Data records
------------------------------------
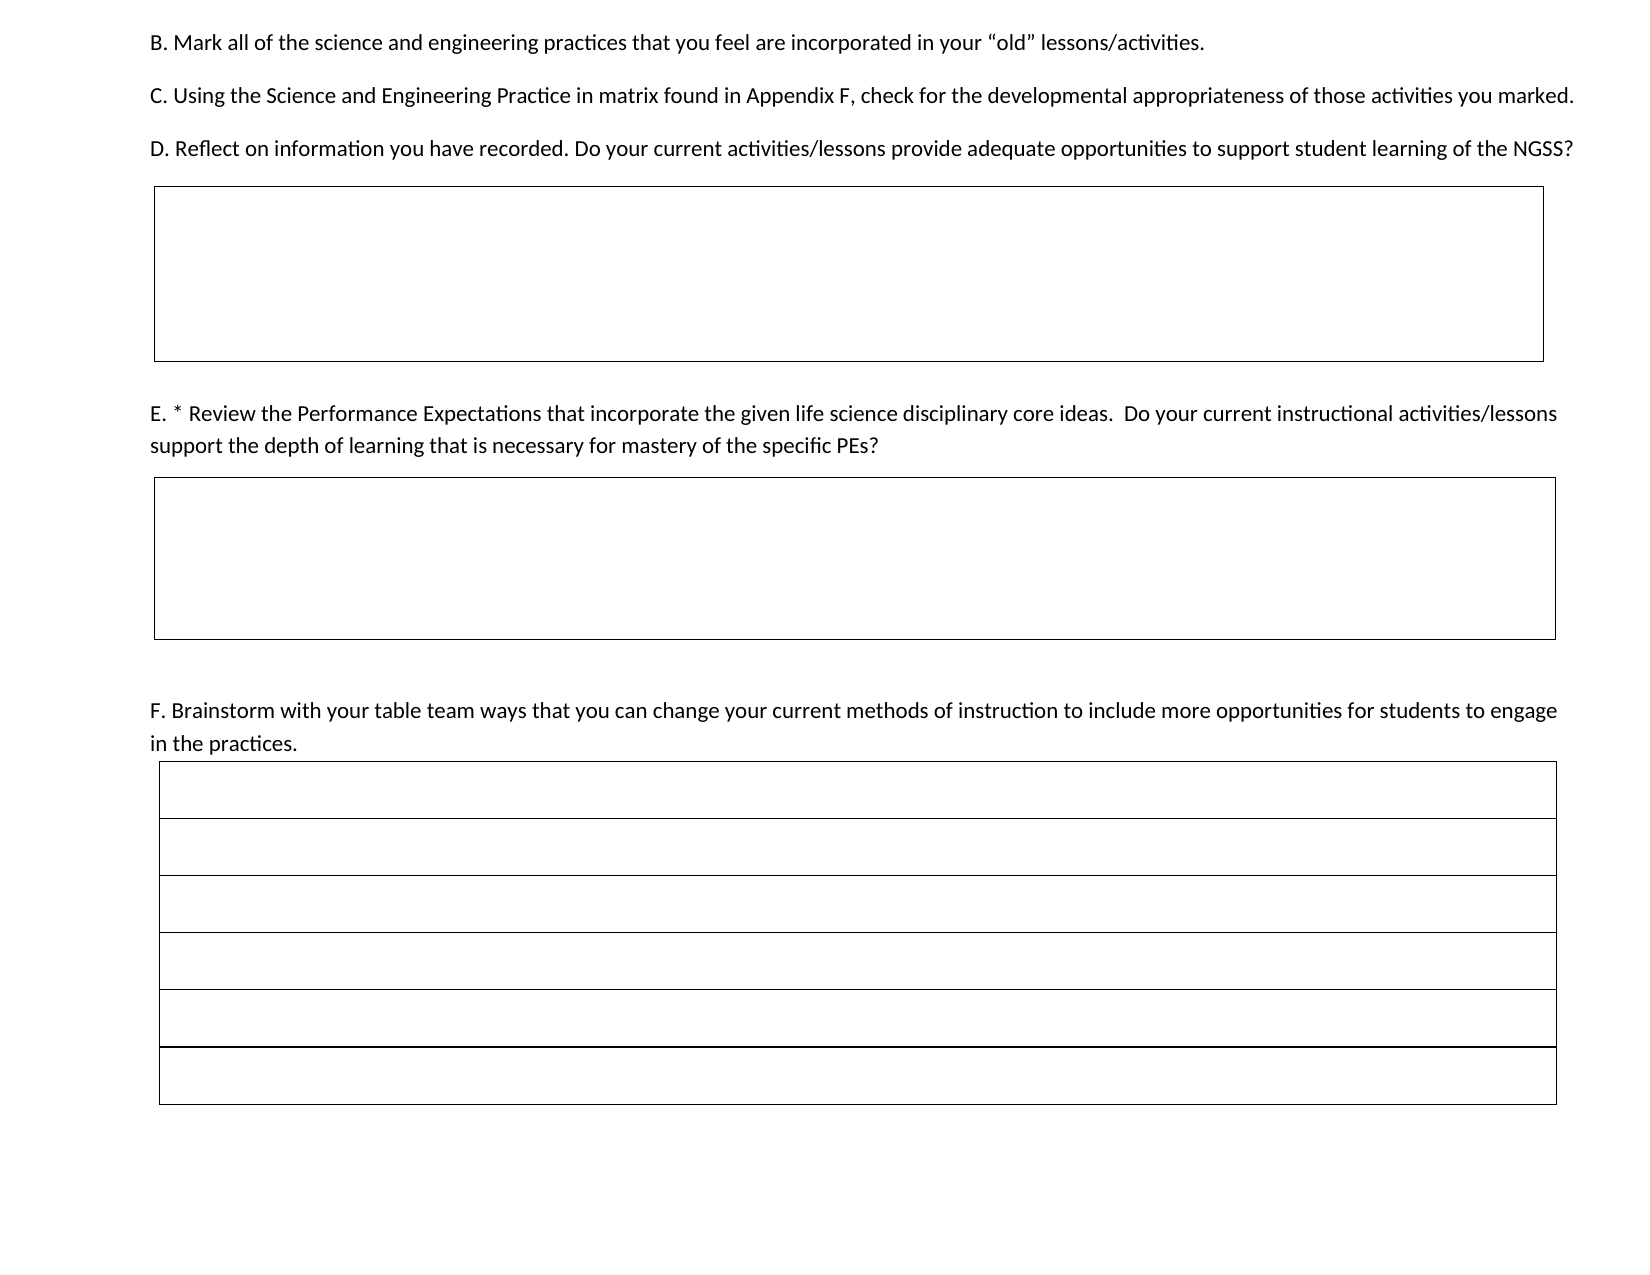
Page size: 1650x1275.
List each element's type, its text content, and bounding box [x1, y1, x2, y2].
------------------------------------
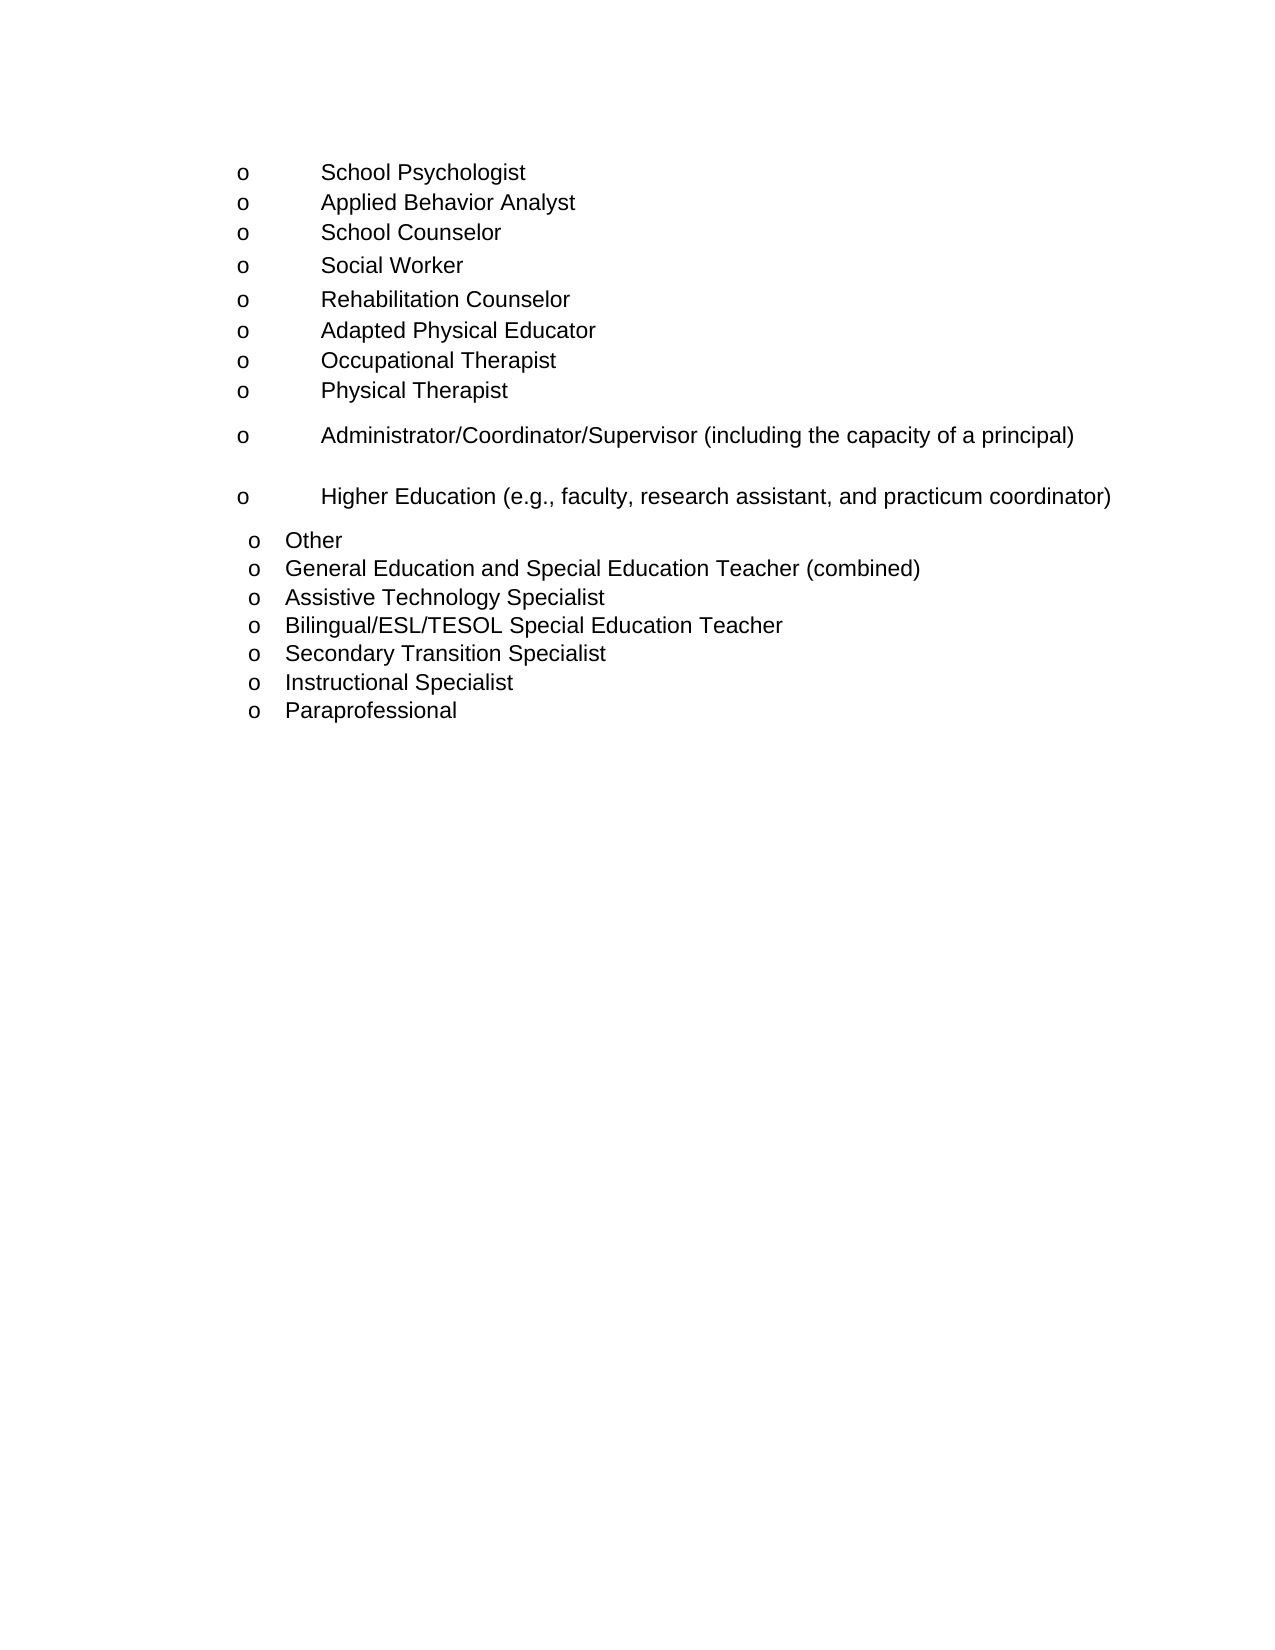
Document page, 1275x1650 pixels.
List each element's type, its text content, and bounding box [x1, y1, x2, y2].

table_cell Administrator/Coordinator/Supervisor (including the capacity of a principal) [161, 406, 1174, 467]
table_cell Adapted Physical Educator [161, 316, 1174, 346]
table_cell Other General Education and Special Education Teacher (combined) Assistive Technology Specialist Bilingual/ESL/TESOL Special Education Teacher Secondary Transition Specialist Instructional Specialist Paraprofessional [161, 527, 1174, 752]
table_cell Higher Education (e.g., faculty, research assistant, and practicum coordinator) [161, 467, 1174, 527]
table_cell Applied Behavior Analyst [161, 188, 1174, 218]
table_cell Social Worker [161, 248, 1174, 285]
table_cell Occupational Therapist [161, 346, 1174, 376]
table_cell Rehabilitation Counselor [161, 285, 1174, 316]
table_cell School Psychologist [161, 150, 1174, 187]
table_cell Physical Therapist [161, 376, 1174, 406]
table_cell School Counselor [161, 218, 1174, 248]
------------------------------------
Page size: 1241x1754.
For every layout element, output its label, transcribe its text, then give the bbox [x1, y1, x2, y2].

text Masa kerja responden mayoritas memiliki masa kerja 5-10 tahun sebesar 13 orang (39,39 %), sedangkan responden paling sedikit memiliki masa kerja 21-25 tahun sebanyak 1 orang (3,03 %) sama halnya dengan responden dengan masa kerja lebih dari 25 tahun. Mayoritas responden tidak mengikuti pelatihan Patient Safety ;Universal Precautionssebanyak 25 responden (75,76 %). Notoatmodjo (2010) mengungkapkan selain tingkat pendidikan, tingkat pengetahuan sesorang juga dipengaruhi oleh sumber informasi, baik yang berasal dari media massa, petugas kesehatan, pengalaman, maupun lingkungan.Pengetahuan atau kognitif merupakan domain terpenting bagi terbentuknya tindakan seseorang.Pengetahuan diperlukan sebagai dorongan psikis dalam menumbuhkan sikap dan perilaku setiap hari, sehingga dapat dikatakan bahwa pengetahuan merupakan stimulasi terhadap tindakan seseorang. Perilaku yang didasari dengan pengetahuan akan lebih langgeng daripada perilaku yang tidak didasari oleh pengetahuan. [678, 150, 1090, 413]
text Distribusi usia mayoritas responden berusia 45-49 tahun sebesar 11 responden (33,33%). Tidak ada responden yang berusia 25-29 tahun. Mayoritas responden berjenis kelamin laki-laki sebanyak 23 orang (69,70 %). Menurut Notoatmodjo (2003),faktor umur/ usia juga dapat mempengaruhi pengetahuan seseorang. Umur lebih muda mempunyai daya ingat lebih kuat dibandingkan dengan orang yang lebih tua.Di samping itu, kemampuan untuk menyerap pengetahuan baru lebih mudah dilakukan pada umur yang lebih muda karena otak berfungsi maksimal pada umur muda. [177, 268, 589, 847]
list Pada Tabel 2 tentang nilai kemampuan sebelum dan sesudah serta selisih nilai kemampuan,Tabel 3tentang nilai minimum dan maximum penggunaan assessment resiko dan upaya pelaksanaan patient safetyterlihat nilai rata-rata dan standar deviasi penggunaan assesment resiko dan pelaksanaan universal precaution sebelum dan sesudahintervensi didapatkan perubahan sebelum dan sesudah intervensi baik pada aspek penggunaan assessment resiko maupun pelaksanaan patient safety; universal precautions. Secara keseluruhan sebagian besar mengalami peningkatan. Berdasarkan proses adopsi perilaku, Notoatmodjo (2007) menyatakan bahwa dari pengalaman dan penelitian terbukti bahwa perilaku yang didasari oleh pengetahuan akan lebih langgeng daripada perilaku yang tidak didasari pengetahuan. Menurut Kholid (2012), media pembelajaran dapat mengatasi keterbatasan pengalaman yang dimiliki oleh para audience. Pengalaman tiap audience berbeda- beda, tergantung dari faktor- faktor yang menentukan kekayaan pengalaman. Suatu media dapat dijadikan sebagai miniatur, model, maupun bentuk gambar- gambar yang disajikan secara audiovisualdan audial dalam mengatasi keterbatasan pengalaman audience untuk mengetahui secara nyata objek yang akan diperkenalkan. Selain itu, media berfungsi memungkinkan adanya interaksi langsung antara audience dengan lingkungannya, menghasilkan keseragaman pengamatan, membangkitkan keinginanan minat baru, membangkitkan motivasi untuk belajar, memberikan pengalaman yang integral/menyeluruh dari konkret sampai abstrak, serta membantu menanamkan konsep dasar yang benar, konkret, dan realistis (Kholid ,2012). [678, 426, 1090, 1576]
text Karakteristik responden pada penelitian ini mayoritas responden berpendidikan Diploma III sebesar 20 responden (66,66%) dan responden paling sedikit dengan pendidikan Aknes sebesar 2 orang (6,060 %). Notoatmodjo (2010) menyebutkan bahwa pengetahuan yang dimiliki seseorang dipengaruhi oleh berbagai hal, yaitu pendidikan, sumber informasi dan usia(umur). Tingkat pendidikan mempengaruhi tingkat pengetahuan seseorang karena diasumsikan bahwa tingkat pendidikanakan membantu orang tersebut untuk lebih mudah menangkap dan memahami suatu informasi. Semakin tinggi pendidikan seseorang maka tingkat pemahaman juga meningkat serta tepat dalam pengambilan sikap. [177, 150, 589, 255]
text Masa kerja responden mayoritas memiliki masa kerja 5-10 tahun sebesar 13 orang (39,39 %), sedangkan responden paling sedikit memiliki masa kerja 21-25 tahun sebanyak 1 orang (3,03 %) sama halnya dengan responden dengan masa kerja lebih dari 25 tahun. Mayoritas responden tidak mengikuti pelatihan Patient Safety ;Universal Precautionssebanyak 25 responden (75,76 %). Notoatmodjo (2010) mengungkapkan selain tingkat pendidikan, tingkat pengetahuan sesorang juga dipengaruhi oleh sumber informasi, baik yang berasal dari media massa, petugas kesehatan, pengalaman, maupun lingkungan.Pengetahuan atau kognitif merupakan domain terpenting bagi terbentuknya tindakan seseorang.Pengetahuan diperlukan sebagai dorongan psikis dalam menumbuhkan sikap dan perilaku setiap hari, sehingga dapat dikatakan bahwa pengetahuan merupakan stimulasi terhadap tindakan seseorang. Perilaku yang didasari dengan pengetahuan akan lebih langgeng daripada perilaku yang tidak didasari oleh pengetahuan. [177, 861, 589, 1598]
------------------------------------
Work item
In the records above, how many lines contain the word "size"? State only the number.

Result below
2